Lambtown 2017
/Lambtown was last weekend. A lot has happened since then--I've been on a little get-away to Lake Tahoe while at the same time there are still terrible fires raging to the west of us. But this post is to share some photos from Lambtown. This is one reason that I looked forward so much to my Lake Tahoe trip. The Lambtown weekend was non-stop and those of you who go to shows as vendors know that it's not just the event, but the time leading up to it and the time trying to get organized afterwards. One vendor described it to someone by saying, "Imagine packing up everything from your living room, loading it into a trailer, setting it up in a new location, two days later taking it all down and loading the trailer, then unloading and setting up your living room again."

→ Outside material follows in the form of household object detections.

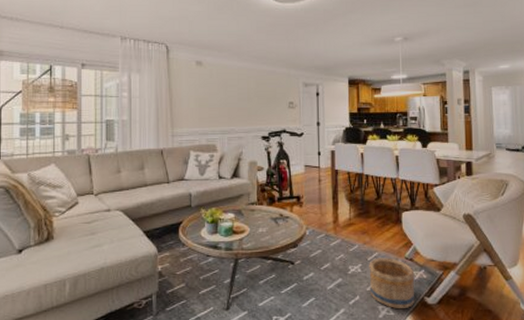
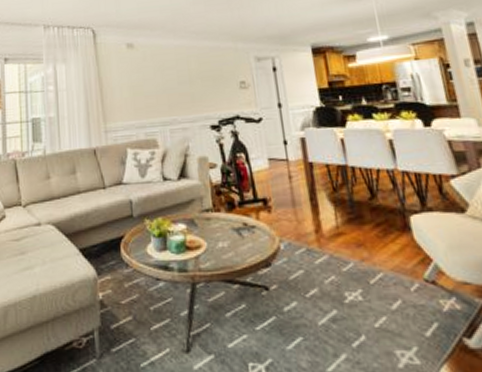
basket: present [369,257,415,310] -> none [372,280,449,356]

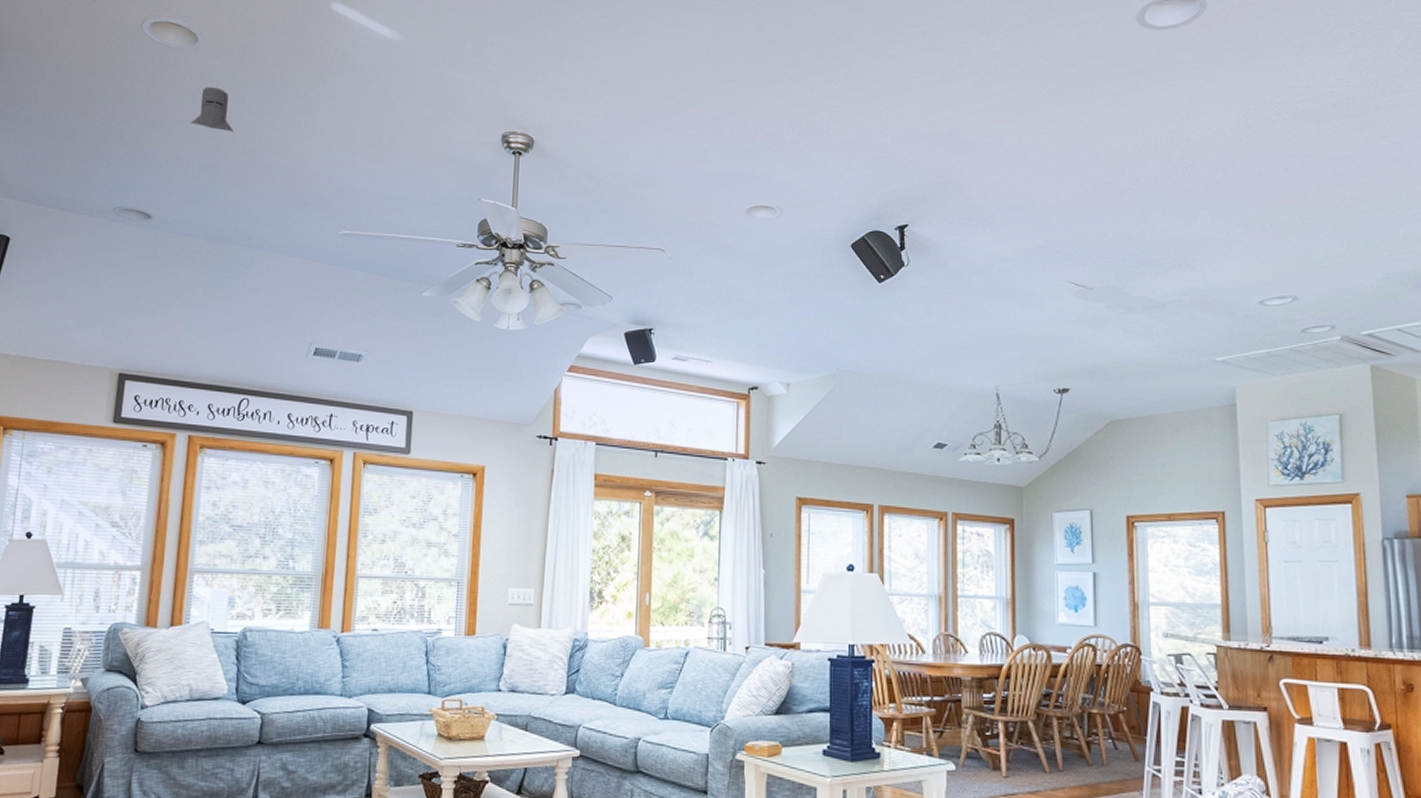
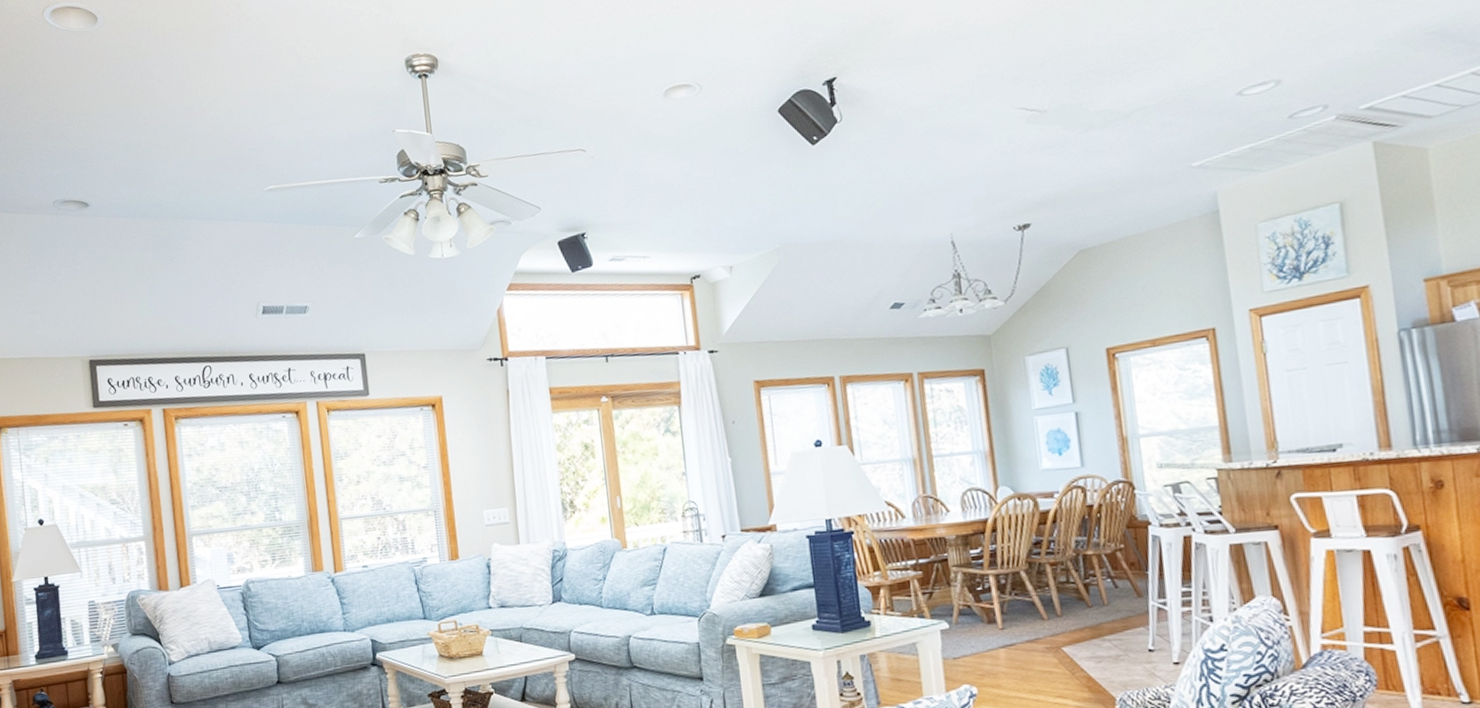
knight helmet: present [191,87,234,132] -> none [107,64,148,107]

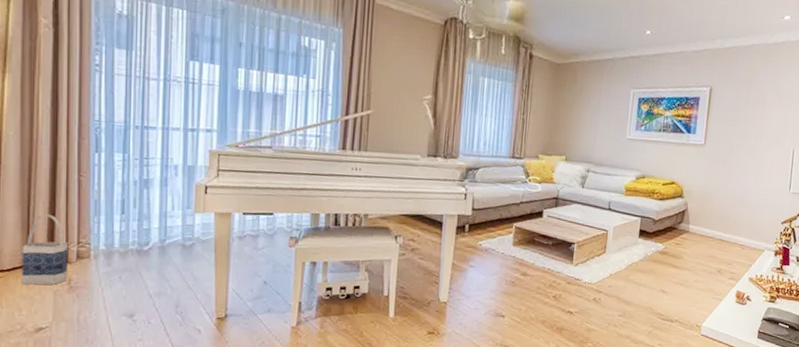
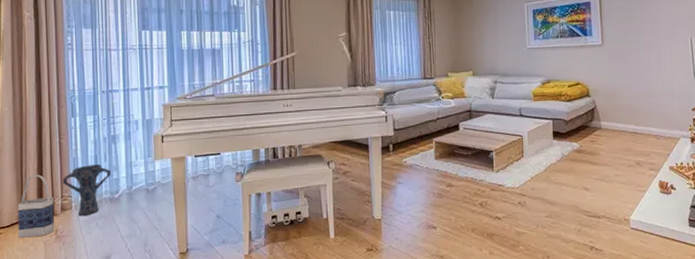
vase: none [79,209,140,267] -> present [62,164,111,216]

The morning of the vendor set-up day I taught a class, "Getting Fancy with the Rigid Heddle Loom".
This is the booth, taken by Dona the next day. The wall to the left showcases the yarn that I've been dyeing for the last couple of months along with some of the finished pieces.
This is some of that yarn. I'm still amazed that the peachy looking yarn is the second batch through the coreopsis pot that produced that rust colored yarn next to it.
I don't have many photos of anything else at Lambtown because I was so busy either in the booth or teaching or at the end of Sunday, in the barn showing sheep.
On the second morning I taught a class called Warping Your Loom at Warp Speed. I didn't want to teach longer than an hour Saturday morning because the point of having a vendor booth is to be there and sell things. In the class showed how I can wind a 5-yard chenille warp, get it on the loom and ready to weave in a short time. At home I can do it in 50 minutes. In this case it was about an hour and a quarter and I hadn't tied it on to the front bar. But I had been talking and teaching through that time. I think that wasn't bad. The one thing that I forgot to bring (after remembering at 11:30 the night before that I should have packed the warping frame) were the ties to secure the warp chain. I used up what extra thread was around and then someone pointed out that I had baling twine hanging out of my pocket. That worked.
I had also brought a few things to enter in the fiber arts show. That is one of the ponchos that will be in the Artery show.
Sunday morning I brought a sign for Buster's pen.
Then I taught a three-hour class on learning to use the rigid heddle room and learning to work with rags (fabric strips) at the same time.
It's fun to see how the fabric looks when it is cut and woven.
Don't you love how this fabric works up in a woven piece?
I'll do another post about the sheep show.